Dilaporkan Atas Dugaan Pencemaran Nama Baik, Men Gumpul: “Saya Siap Buka Fakta”

Dok : istimewa

kaltengpedia.com – Suasana di rumah Men Gumpul di Jalan Galaxy, Senin malam (15/9/2025), terlihat tenang meski ia baru saja dilaporkan ke Ditreskrimsus Polda Kalimantan Tengah oleh Hadi Suwandoyo, mantan Lurah Kalampangan yang kini menjabat Plt Kepala Dinas Perhubungan Kota Palangka Raya.

“Tidak masalah saya dilaporkan. Saya akan membuka semua data yang ada, karena selama ini saya berbicara berdasarkan fakta,” kata Men Gumpul dengan santai. Ia menilai laporan ini justru menjadi kesempatan untuk membuktikan kebenaran data yang ia miliki.

Sebelumnya, Hadi bersama kuasa hukumnya, Rahmadi G. Lentam dan Guruh Eka Saputra, resmi melaporkan dugaan pencemaran nama baik dan fitnah melalui media sosial ke Ditreskrimsus Polda Kalteng, Senin siang (15/9/2025).
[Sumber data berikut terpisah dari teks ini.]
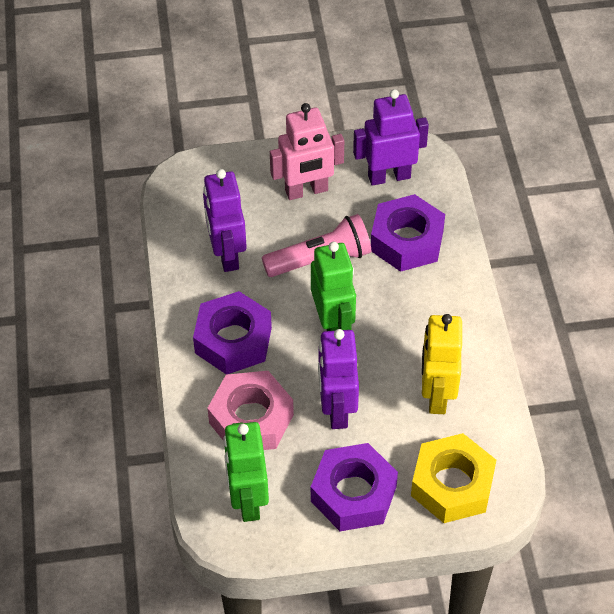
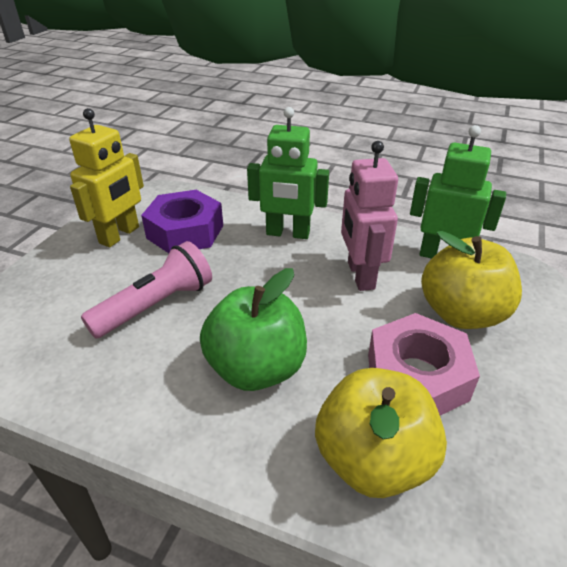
green apple: none = 0 -> [200,268,307,391] = 1
purple nut: [193,291,272,375] [311,443,398,531] [371,194,445,272] = 3 -> [141,190,223,253] = 1
purple robot: [203,169,247,272] [318,329,359,429] [353,89,429,186] = 3 -> none = 0
yellow apple: none = 0 -> [315,368,447,498] [421,231,522,329] = 2
yellow nut: [411,433,496,523] = 1 -> none = 0

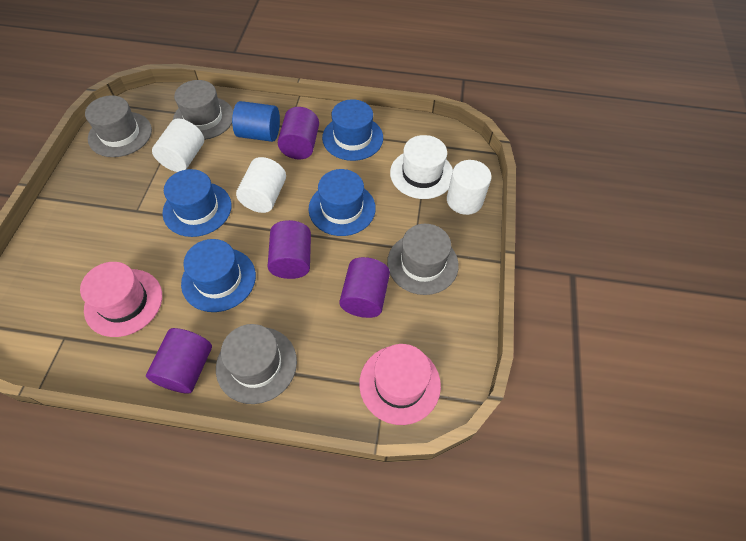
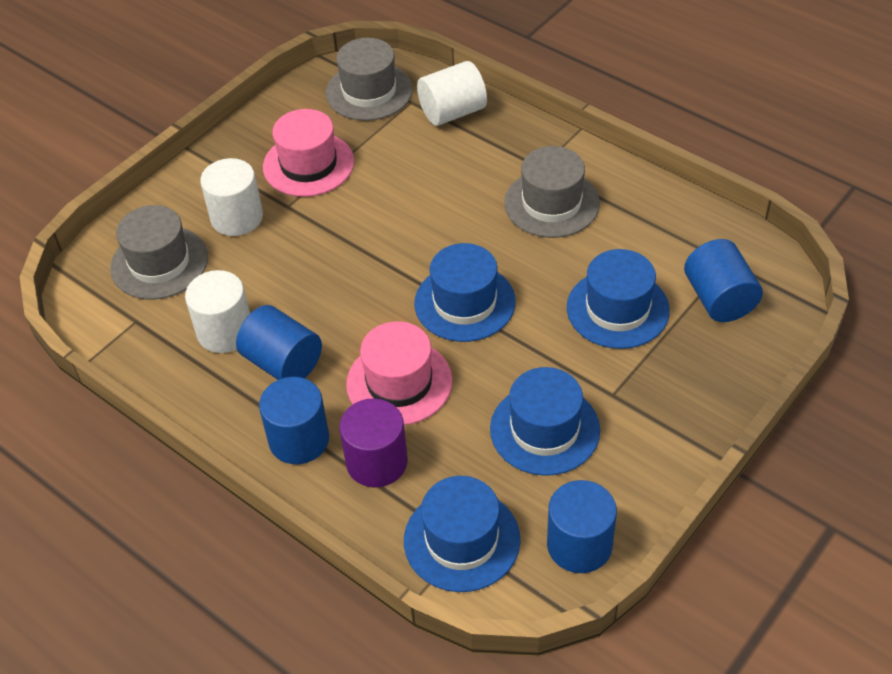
blue cylinder: [232,101,280,142] = 1 -> [236,305,322,380] [259,377,329,464] [547,480,617,573] [684,239,763,322] = 4
grey hat: [85,95,152,157] [173,80,233,140] [216,324,297,404] [387,224,459,295] = 4 -> [110,205,208,300] [326,38,413,121] [504,146,600,238] = 3
purple cylinder: [146,328,212,393] [268,220,311,279] [278,107,319,159] [339,257,390,318] = 4 -> [340,398,408,488] = 1
white hat: [390,135,453,199] = 1 -> none = 0

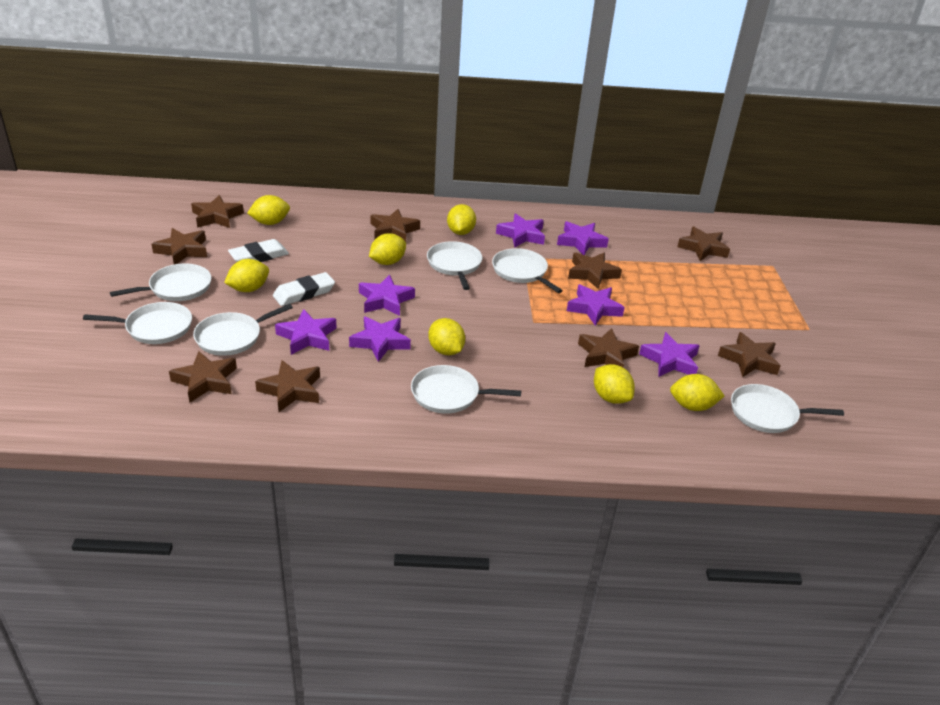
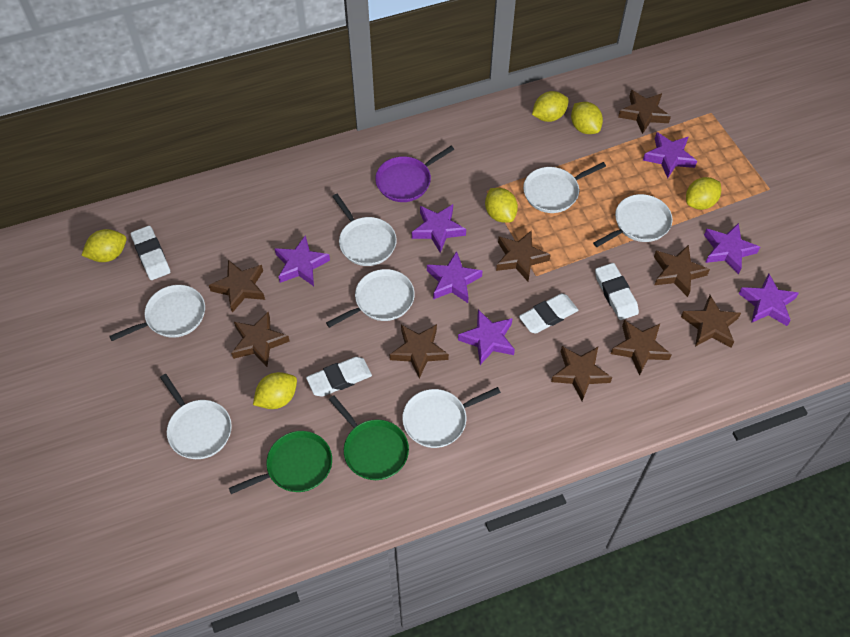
green pan: none = 0 -> [229,431,332,494] [329,395,409,480] = 2
purple pan: none = 0 -> [375,146,454,202] = 1
white eraser: [228,239,289,262] [273,272,335,306] = 2 -> [131,226,170,280] [306,357,372,397] [519,293,578,334] [595,263,639,320] = 4
yellow lemon: [224,259,269,292] [247,195,290,225] [369,233,406,265] [428,318,465,355] [447,204,476,235] [594,364,635,404] [670,374,724,411] = 7 -> [81,229,126,262] [253,372,297,409] [485,188,518,223] [532,91,569,122] [571,102,603,134] [686,177,721,210] = 6

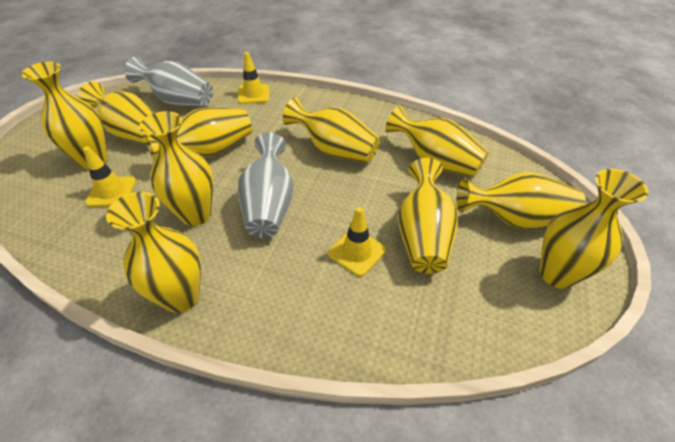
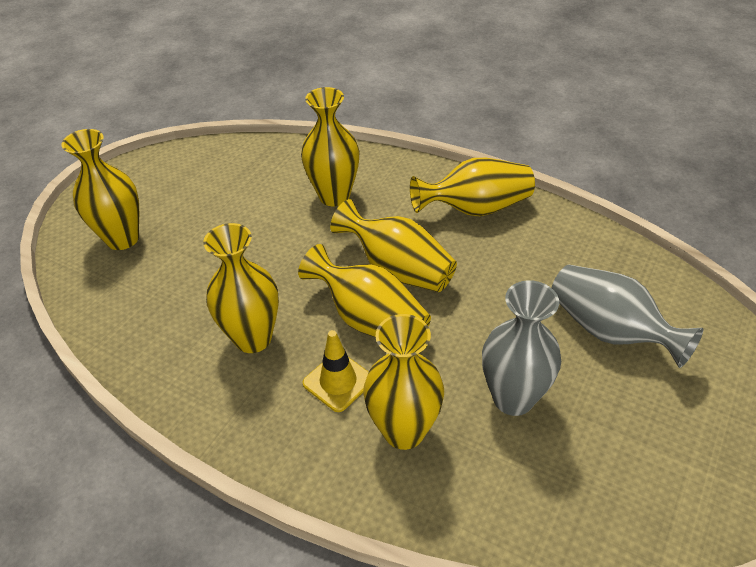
yellow traffic cone: [83,146,136,207] [238,52,269,104] [328,207,386,277] = 3 -> [302,330,369,412] = 1
yellow vase: [22,62,108,169] [78,82,154,144] [106,192,201,313] [139,111,213,226] [144,108,252,160] [283,98,380,163] [385,105,489,177] [398,158,458,274] [456,172,586,229] [540,169,648,289] = 10 -> [62,129,139,250] [203,223,279,353] [298,244,431,337] [301,87,359,206] [330,199,457,292] [363,314,444,450] [410,158,535,216] = 7

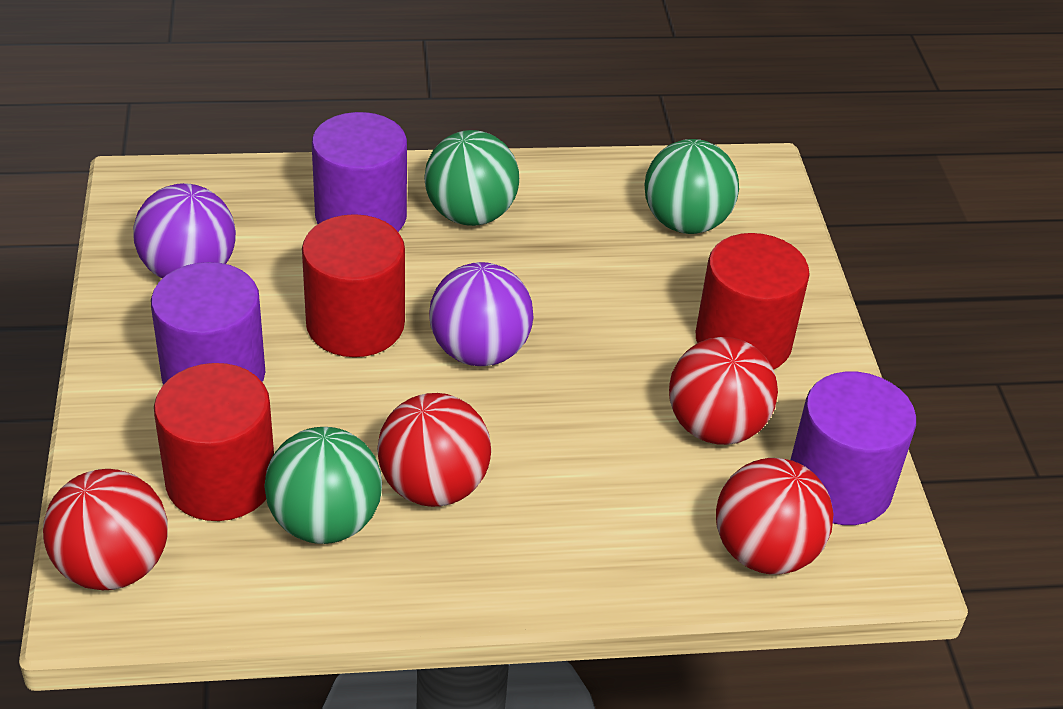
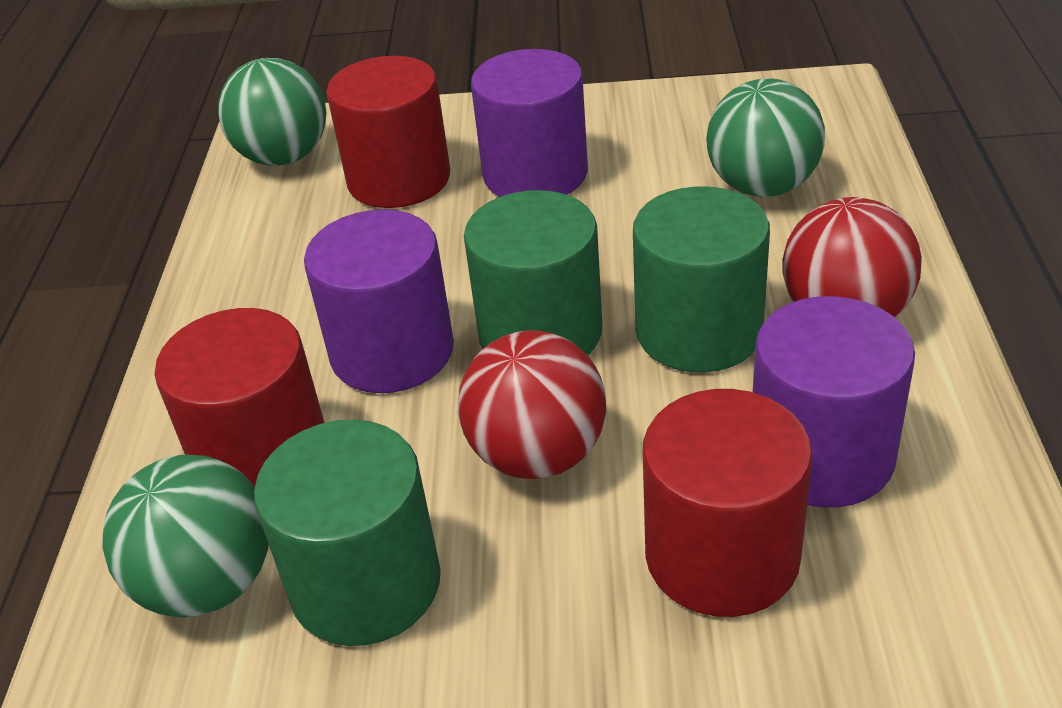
green cylinder: none = 0 -> [254,419,441,646] [464,190,602,355] [633,187,770,373] = 3
purple ball: [133,183,236,279] [429,262,533,366] = 2 -> none = 0
red ball: [43,469,168,590] [377,393,491,507] [669,337,778,445] [716,458,833,575] = 4 -> [458,330,606,479] [783,197,922,317] = 2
Menurut Hadi, unggahan yang diduga dibuat Men Gumpul telah merusak reputasinya, baik secara pribadi maupun sebagai pejabat.

Bacaan Lainnya

Men Gumpul sendiri dikenal sebagai Ketua Kalteng Watch, sebuah lembaga yang aktif membantu masyarakat dalam masalah sengketa tanah di Kalimantan Tengah. Ia berharap aparat penegak hukum bersikap adil dan transparan dalam menangani kasus ini.

Kasus ini menunjukkan bagaimana kritik di media sosial bisa berakhir di ranah hukum. UU ITE masih menjadi dasar laporan pencemaran nama baik, meski banyak aktivis menilai aturan tersebut sering dipakai untuk membungkam suara kritis.

Bagi masyarakat Palangka Raya, laporan terhadap Men Gumpul menjadi potret tarik-menarik antara pejabat yang ingin menjaga nama baiknya dengan kelompok masyarakat sipil yang menuntut kebebasan berpendapat.

Kini, bola ada di tangan Ditreskrimsus Polda Kalteng. Apakah kasus ini akan dilanjutkan ke penyidikan atau justru berakhir mediasi? Publik masih menunggu jawabannya—apakah ini akan menjadi preseden yang membatasi kritik, atau membuka ruang diskusi lebih luas tentang batas antara kebebasan berpendapat dan pencemaran nama baik di dunia digital.